A cosmetic is not safe if it is not conserved well, if it hasn't aprove a test of efficiency of the preserving… Has to have studied it stability to give him a suitable caducity and to calculate a PAO that guarantee it safe use. No matter how artisan the product is, it must have been manufactured (from the handling of ingredients to the traceability at destination) with good manufacturing practices and safety margins (MoS) must have been calculated.

And we will be in mutual agreement that this level of security don't achieve doing homemade cosmetics.

And what are doing the inspections here? How did we come that the inspections are a mean to the fairness?

There are markets in which coexist, products and responsible brands that keep to the legislation with others that don't do it. And it’s a drama, because we’re not talking about brands that have relaxed quality systems or that manufacture in irregular facilities (things that have always happened) but people who don’t even care about complying with the legislation and that they make in the kitchens of their homes, literally.

Moreover, many of these do apologia in the social media on that the handmade brands don't have to come into effect this law, that doesn't apply them, since according to them is thought to prejudice them.

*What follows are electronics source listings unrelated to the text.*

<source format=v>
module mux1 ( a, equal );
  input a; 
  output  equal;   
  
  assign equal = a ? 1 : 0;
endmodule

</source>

We could call it "Conspiracy of the safe consumers".

I go to try analyze until which point is a drama.

On the one hand, the brands that do the things well have some upper costs. These costs harm the final price of the products, and because of it, their profits are lower.

But it is that, besides, they coexist with these irresponsible brands, already was in the markets and fairs, in niche shop or in the social media, where the reputation is it everything. So they can't claim and take out breast those who do it well without eroding their reputation and by the way lose sales (that they already are complex because as we have said his margins are lower). Besides, that according to the Regulation 655/2013, can not claim the fulfillment of the legality.

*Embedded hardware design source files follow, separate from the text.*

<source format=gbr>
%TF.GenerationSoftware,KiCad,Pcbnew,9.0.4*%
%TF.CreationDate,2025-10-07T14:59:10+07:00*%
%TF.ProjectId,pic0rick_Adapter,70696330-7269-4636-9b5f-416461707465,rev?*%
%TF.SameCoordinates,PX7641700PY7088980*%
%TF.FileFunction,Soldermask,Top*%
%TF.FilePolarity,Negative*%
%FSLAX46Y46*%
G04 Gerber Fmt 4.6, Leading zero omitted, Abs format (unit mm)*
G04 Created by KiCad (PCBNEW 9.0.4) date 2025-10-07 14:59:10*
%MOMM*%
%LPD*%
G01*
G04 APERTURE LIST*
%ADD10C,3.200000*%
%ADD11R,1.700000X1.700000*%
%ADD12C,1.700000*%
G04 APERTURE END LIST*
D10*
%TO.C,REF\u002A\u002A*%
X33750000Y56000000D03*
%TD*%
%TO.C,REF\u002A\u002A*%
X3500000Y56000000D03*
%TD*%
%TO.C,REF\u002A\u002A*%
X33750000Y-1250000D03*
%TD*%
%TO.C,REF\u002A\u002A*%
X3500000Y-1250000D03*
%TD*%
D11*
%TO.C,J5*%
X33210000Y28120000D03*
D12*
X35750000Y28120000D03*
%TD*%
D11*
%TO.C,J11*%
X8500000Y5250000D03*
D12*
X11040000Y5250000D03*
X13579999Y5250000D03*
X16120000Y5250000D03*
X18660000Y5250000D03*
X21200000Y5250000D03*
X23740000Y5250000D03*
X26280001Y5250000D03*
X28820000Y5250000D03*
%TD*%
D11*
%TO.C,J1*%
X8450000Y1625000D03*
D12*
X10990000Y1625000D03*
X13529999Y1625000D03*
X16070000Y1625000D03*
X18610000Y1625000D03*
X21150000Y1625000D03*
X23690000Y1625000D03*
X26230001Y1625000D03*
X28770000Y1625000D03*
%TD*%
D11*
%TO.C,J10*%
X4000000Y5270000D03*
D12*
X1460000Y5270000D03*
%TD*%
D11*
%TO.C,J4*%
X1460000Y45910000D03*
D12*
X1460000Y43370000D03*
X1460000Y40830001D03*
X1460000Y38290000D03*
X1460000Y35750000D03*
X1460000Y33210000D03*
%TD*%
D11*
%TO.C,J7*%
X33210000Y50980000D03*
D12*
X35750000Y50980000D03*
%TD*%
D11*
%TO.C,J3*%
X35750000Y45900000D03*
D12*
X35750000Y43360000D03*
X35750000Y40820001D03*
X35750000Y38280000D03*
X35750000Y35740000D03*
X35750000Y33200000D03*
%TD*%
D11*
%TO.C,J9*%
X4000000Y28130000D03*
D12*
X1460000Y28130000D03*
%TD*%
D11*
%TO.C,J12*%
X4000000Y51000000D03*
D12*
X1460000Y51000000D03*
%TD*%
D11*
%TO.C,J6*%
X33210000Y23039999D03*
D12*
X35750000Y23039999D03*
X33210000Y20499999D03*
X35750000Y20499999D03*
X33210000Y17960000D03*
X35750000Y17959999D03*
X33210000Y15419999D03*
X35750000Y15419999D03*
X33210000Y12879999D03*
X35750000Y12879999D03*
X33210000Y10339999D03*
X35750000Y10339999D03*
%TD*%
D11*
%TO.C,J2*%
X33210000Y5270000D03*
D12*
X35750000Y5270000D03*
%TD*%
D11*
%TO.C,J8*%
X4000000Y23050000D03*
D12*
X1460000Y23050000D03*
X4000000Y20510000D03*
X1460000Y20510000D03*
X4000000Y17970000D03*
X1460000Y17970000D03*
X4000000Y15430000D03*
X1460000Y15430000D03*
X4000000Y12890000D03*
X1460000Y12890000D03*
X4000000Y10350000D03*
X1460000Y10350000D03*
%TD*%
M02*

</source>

And the consumer, that as it has commented in a lot of forums, isn't trained in cosmetic (the majority thinks that don't use cosmetic), even can appreciate and prefer that "handmade touch" and the "homemade" without being conscious of the risks to which exposes , neither appreciate to those who really concern by them.

In summary, very hostile surroundings for those brands that decide to be responsible and do the things well.

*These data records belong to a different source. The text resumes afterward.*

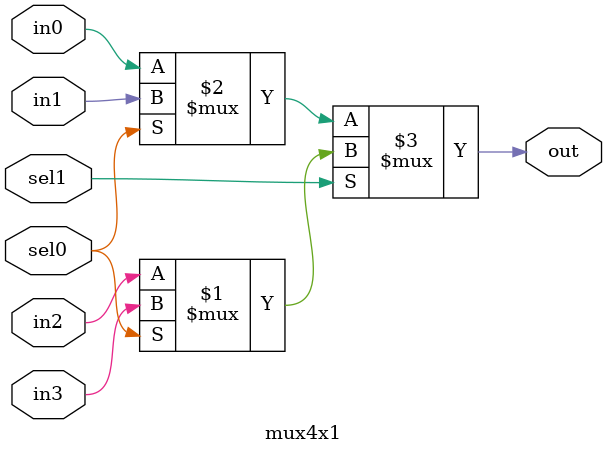
<source format=v>
`timescale 1ns / 1ps
module mux4x1 (
		out,
		in0,
		in1,
		in2,
		in3,
		sel1,
		sel0
);

output out;
input in0,in1,in2,in3;
input sel1,sel0;

assign out = sel1 ? (sel0 ? in3 : in2) : (sel0 ? in1 : in0);
endmodule

</source>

But you’ll keep wondering, What are the inspections doing here? I have already arrived.

We have found that when markets or shops require brands to comply with the law, things improve, but it is not enough.

The inspection of the authorities, with the consequent take it off of the market and the publication in Rapex (if it is prescriptive) is the only way to guarantee the access equitation to the consumers.

Above all, in those distribution channels that do not have their own control systems, such as craft markets, specialized retail, online sales outside large markets or direct sales.

It is urgent that the inspection adopt a new level of urgency, for those brands that cannot prove a GMP-compliant manufacturing site. And increase pressure on minority sales channels.

As a sector we must strengthen our positions in defence of consumers. Put aside our uncertainties about compliance and accept that the worst-case scenario is not bad compliance, or even not compliance, but there are certain people who consider that they should not comply and that begins to circulate the idea that brands that do not comply are better.

This is the only way to protect the smallest, the most vulnerable, in a sector made up mostly of SMEs.This is the only way to protect the smallest, the most vulnerable, in a sector made up mostly of SMEs.

About the author
220328DB004

Celia Campos

Co-Founder and technical Director at Muttu Lab

Graduate in Pharmacy possesses training continued in toxicology and cosmetología and is MBA by EAE. She has big experience in the cosmetic industry since 1999. She has worked in the healthcare industry as a technical director, participating in the evaluation of providers and in all the cycle of life of the product. Likewise, she has led activities evaluating the security and efficiency of cosmetic products. At present, it is dumped in MUTTU Lab, an incubator of projects in the cosmetic sector.